Third move – Estimate if the claim can trigger collective action
Is the claim about a political controversial scientific issues? Is the claim written to produce a strong reaction? Is it trying to create distrust over an institution or division between two social groups?
(a) If the claim makes people feel really excited or angry it might be an attempt to trigger a collective response by increasing polarization, division,and distrust between different social groups.
- In our approach, we make use of sentiment analysis and topic modelling techniques to easily consider an article.
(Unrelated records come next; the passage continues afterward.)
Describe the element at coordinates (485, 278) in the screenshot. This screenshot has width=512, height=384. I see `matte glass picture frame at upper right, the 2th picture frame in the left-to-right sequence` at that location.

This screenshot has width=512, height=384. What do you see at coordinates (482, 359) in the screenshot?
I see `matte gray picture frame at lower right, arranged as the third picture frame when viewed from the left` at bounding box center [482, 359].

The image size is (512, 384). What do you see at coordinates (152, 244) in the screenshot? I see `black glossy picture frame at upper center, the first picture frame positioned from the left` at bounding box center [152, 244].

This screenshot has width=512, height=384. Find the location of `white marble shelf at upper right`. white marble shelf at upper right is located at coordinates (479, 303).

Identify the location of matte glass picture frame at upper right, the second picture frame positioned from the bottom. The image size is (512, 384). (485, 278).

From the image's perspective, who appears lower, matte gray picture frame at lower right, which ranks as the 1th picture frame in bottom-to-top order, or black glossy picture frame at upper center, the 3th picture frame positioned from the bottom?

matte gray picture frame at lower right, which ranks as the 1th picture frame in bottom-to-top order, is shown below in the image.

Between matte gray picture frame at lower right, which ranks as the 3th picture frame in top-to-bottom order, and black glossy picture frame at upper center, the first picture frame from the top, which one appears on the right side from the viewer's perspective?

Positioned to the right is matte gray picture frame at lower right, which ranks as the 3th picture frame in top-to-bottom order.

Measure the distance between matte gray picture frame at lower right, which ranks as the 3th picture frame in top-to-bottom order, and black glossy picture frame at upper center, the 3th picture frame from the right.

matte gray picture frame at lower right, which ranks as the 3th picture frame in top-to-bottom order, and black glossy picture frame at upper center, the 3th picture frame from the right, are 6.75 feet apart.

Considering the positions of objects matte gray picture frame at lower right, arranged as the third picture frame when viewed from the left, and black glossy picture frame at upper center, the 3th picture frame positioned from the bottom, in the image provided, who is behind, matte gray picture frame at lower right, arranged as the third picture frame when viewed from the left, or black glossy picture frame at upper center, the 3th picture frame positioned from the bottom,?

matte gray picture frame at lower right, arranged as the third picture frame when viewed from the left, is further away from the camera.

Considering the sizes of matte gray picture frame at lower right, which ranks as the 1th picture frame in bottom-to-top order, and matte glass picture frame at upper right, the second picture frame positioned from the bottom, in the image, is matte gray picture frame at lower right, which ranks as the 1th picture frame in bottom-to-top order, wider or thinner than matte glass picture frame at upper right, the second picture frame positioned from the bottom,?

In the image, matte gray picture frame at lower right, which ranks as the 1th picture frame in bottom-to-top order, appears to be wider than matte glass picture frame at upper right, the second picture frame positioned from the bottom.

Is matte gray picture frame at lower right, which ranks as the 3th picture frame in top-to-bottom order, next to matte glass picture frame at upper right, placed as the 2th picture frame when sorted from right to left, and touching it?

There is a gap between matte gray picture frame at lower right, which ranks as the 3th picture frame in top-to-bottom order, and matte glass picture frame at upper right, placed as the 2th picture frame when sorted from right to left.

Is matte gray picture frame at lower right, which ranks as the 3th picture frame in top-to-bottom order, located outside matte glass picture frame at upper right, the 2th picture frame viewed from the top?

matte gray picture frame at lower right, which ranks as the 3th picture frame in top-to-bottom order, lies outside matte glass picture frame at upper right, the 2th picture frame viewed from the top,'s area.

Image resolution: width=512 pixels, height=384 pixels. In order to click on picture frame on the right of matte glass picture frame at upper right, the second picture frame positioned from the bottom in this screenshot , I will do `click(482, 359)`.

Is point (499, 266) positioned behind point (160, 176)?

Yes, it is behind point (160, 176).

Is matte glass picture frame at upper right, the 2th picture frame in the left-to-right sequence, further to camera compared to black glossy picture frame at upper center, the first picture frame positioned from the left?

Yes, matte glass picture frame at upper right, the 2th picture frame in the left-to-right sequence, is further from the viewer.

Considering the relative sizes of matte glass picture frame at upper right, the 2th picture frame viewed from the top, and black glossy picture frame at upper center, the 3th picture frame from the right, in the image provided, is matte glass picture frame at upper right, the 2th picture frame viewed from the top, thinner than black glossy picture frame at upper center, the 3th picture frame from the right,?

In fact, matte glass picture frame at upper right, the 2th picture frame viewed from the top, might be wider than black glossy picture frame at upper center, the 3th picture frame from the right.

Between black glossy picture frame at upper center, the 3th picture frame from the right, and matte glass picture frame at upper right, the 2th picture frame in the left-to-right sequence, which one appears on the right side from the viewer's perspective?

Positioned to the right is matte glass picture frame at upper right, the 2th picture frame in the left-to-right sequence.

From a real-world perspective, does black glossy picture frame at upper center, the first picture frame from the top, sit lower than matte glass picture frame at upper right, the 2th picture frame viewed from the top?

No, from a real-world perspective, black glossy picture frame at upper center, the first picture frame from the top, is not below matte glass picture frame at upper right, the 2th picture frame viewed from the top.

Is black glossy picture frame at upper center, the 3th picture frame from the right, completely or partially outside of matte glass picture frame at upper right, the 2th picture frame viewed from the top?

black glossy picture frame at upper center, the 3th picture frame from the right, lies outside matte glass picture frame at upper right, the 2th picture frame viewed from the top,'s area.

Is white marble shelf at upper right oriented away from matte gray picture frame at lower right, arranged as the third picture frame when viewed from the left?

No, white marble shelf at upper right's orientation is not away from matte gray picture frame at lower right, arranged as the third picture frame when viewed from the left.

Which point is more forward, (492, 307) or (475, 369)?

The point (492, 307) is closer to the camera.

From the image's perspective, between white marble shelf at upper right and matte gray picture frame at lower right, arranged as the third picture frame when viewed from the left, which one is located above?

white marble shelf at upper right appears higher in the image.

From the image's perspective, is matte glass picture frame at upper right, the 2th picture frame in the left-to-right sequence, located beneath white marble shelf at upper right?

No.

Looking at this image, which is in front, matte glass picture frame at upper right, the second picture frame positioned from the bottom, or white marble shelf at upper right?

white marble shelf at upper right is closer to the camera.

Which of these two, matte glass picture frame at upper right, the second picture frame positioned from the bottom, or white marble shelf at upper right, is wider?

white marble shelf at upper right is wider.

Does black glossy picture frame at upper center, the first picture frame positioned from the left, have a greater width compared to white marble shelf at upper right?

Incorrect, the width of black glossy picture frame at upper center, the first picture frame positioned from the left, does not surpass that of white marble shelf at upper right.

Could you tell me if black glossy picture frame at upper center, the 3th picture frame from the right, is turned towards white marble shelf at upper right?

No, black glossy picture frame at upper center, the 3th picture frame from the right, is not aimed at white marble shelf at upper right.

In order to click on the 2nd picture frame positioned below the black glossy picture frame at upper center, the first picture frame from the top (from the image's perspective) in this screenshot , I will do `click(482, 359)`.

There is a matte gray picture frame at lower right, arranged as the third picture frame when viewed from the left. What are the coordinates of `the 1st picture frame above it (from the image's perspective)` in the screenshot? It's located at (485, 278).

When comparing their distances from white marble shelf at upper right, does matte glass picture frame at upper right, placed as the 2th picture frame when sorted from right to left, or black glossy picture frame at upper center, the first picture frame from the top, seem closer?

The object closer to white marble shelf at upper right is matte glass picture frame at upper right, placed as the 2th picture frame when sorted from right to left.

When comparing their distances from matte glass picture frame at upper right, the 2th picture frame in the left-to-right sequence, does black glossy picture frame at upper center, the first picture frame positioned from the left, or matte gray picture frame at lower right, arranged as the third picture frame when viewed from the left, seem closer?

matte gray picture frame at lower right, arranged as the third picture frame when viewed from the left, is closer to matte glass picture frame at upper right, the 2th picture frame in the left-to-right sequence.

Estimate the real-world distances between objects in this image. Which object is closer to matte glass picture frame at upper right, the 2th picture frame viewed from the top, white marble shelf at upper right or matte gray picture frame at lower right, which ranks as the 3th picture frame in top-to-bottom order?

- Double-check claims that are associated with discourses that try to: undermine the integrity of the election system; spread hate and division based on misogyny, racism, antisemitism, Islamophobia, and homophobia; denigrate immigrants; promote conspiracies about global networks of power; include a call to a violent or extreme response.
(b) Beware of claims presented in an unbalanced or partisan way. Pieces that emphasize specific aspects of a topic while hiding and disregarding the complexity and subtleties of the issue.
- In our internal widget, we make uses of tools that measure the controversy in an online social network discourse over a topic.
This methodology is the backbone of the internal tools our group have design to as quickly as possible get the relevant context to a scientific claim online. In this digital ecosystem, misinformation travels fast, so cutting it from the source might be the way of keeping ourselves and everyone around us safe.